IDXChannel - Bank Indonesia (BI) memutuskan mempertahankan suku bunga acuan (BI Rate) di level 5,75 persen. Hal itu untuk menjaga inflasi inflasi tetap terkendali serta dampaknya terhadap dunia usaha.
Ekonom PT Bank Danamon Tbk (BDMN), Rosianna Evalita Sitomorang menilai meskipun Indonesia sempat mengalami deflasi yang cukup dalam di awal tahun dengan minus 0,9 persen yoy, namun inflasi inti (core inflation) justru menunjukkan kenaikan.
"Posisinya per Februari tercatat di 2,48 persen di mana ini merupakan target dari bank central dan core inflation ini adalah suatu reflection, dari supply dan demand, berarti ketika core inflation yang naik, demand yang naik," katanya, Kamis (20/3/2025).
Menurut Rosianna, hal itu mencerminkan adanya peningkatan permintaan, terlebih karena faktor Ramadan, THR, dan adanya kenaikan upah minimum. Dari faktor tersebut, Rosianna menilaiBI sebenarnya memiliki ruang untuk menurunkan suku bunga guna mendorong pertumbuhan ekonomi.
Kendati demikian, dia juga menekankan agar stabilitas nilai tukar rupiah tetap menjadi faktor yang harus dijaga. Saat ini, rupiah masih menunjukkan kinerja yang kurang baik dibandingkan mata uang lain di kawasan Asia.
"Karena baik secara psikis, maupun juga tadi, dari faktor panah outflow dari emerging ke aset-aset yang dianggap lebih aman ataupun ke negara-negara destinasi yang dikira lebih menarik, itu yang masih menjadi concern seiring antisipasi terhadap perang dagang ini karena baik di global, maupun juga di kawasan Asia ya, ini dampak dari penerapan tarif ini merupakan suatu concern yang paling utama," kata dia.

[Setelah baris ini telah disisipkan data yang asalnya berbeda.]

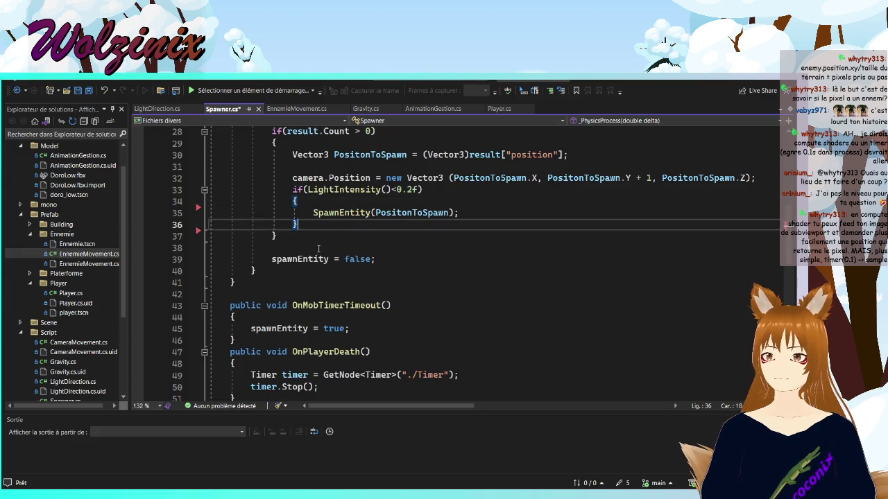
# Save Spawner.cs and switch back to the Godot editor
pyautogui.press('ctrl+s')
pyautogui.scroll(2, 330, 248)
pyautogui.scroll(7, 330, 247)
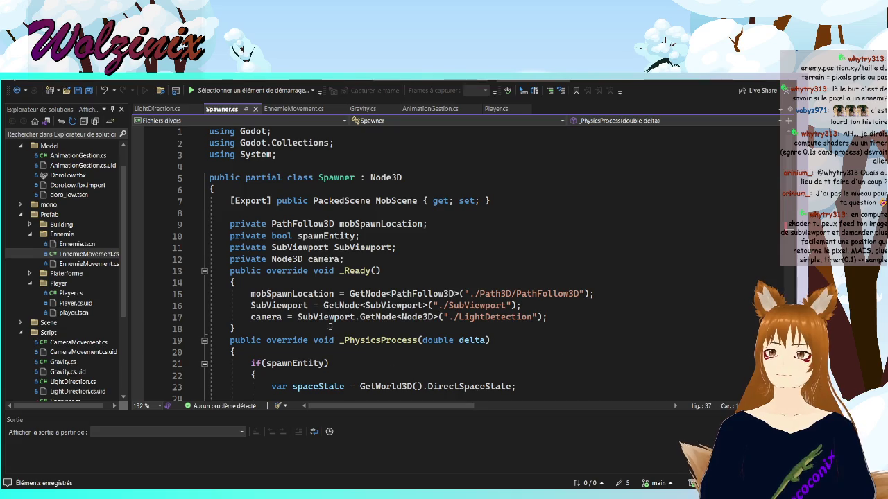
pyautogui.scroll(-6, 352, 296)
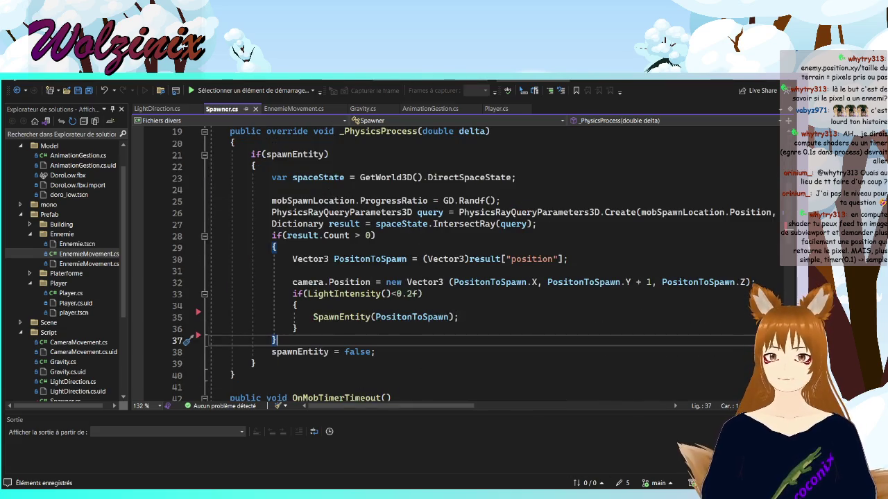
pyautogui.press('alt+Tab')
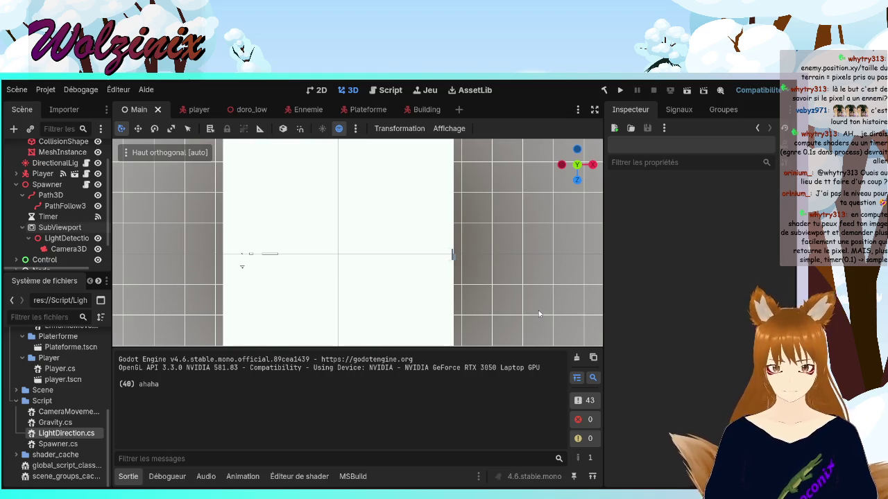
# Select the SubViewport node to view its 512 × 512 px size and green preview in the Inspector
pyautogui.scroll(-2, 33, 219)
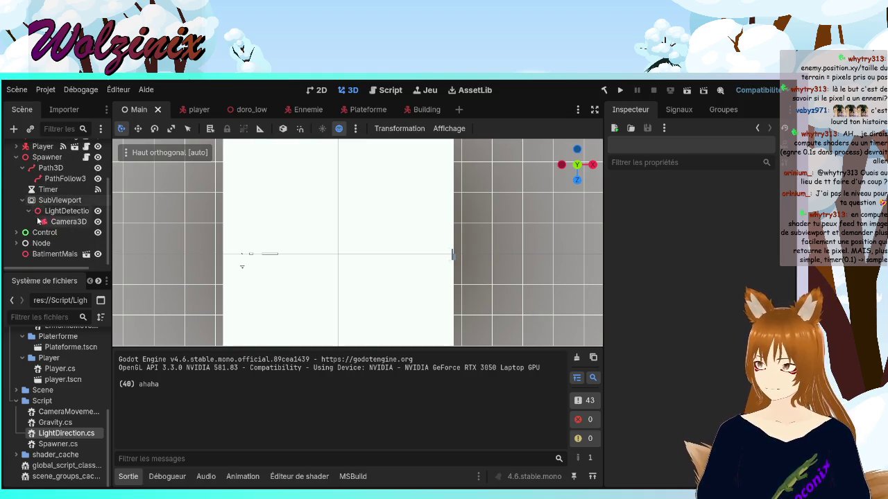
pyautogui.click(60, 200)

Rosianna juga mencatat dalam beberapa waktu terakhir, pasar keuangan Indonesia mengalami arus keluar modal yang cukup besar. “Kita melihat outflow yang cukup masif, hampir mencapai USD1,5 miliar di pasar ekuitas. Sayangnya, ini belum dapat dikompensasi dengan arus modal masuk ke instrumen obligasi,” tuturnya.